The Wellcome Trust Sanger Institute, a charitably funded genomic research centre based in the United Kingdom, has deployed DataDirect Networks (DDN) high-performance storage as part of a 22 petabyte genomic storage environment.
In order to manage the massive surge in the volume of data required to evaluate genetic sequences, Sanger Institute chose DDN’s SFA high-performance storage engine and Exascaler Lustre file system appliance to deliver throughput and scalability necessary to support tens of thousands of data sequences requiring up to 10,000 CPU hours of computational analysis. With more than 2,000 scientists around the world, DDN SFA storage will also help facilitate data access and sharing, including for those who access data through the Sanger Institute’s website, which results in 20 million hits and 12 million impressions each week.
Phil Butcher, director of information communications technology, Wellcome Trust Sanger Institute, commented: ‘The sequencing machines that run today produce a million times more data than the machine used in the human genome project.
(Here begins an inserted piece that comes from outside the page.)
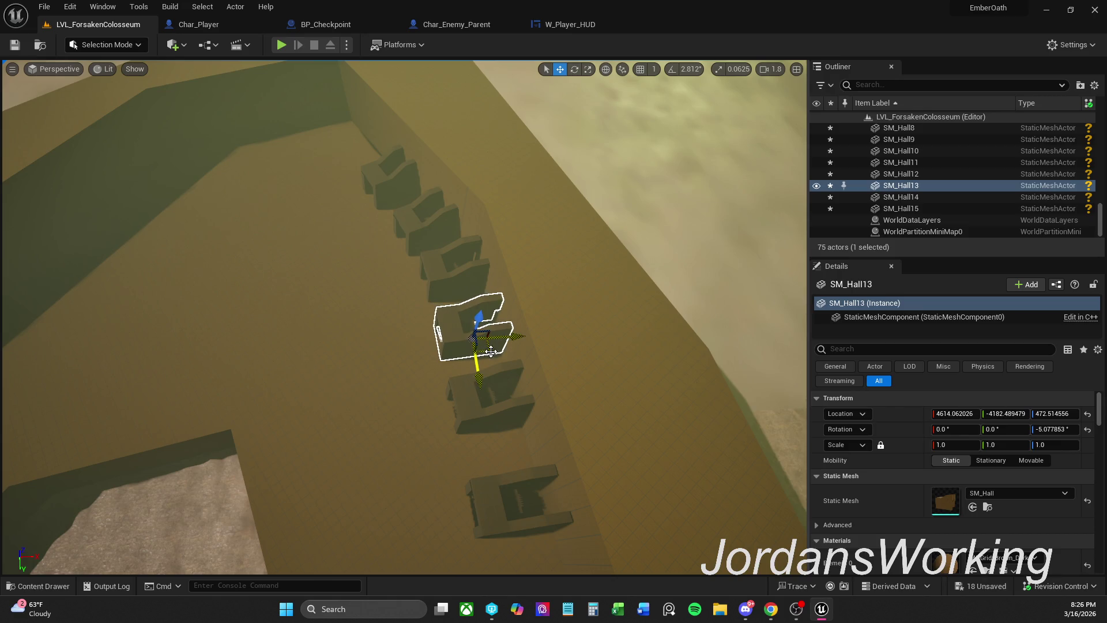
key("f")
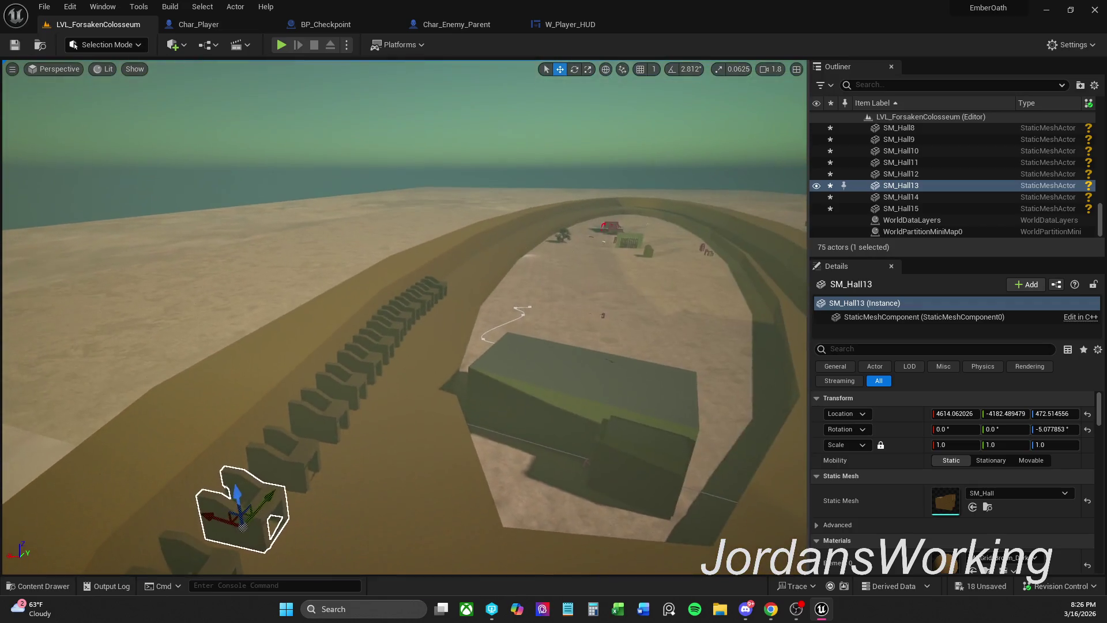
left_click(14, 45)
We produce more sequences in one hour than we did in our first 10 years. For instance, a single cancer genome project sequences data that requires up to 10,000 CPU hours for analysis and we’re doing tens of thousands of these at once. The sheer scale is enormous and the computational effort required is huge.
‘Our storage strategy gives us incredible scaling. If we need to add a new sequencer, we can expand quickly and without disruption,’ he added.
To accommodate demands for increased bandwidth, Sanger Institute is upgrading its 10GbE network to 40GbE and plans to scale its current DDN storage to support expanded network capacity. In addition, the Institute is exploring DDN WOS distributed object storage platform, which could be ideal for increased collaboration and data sharing as part of a private cloud.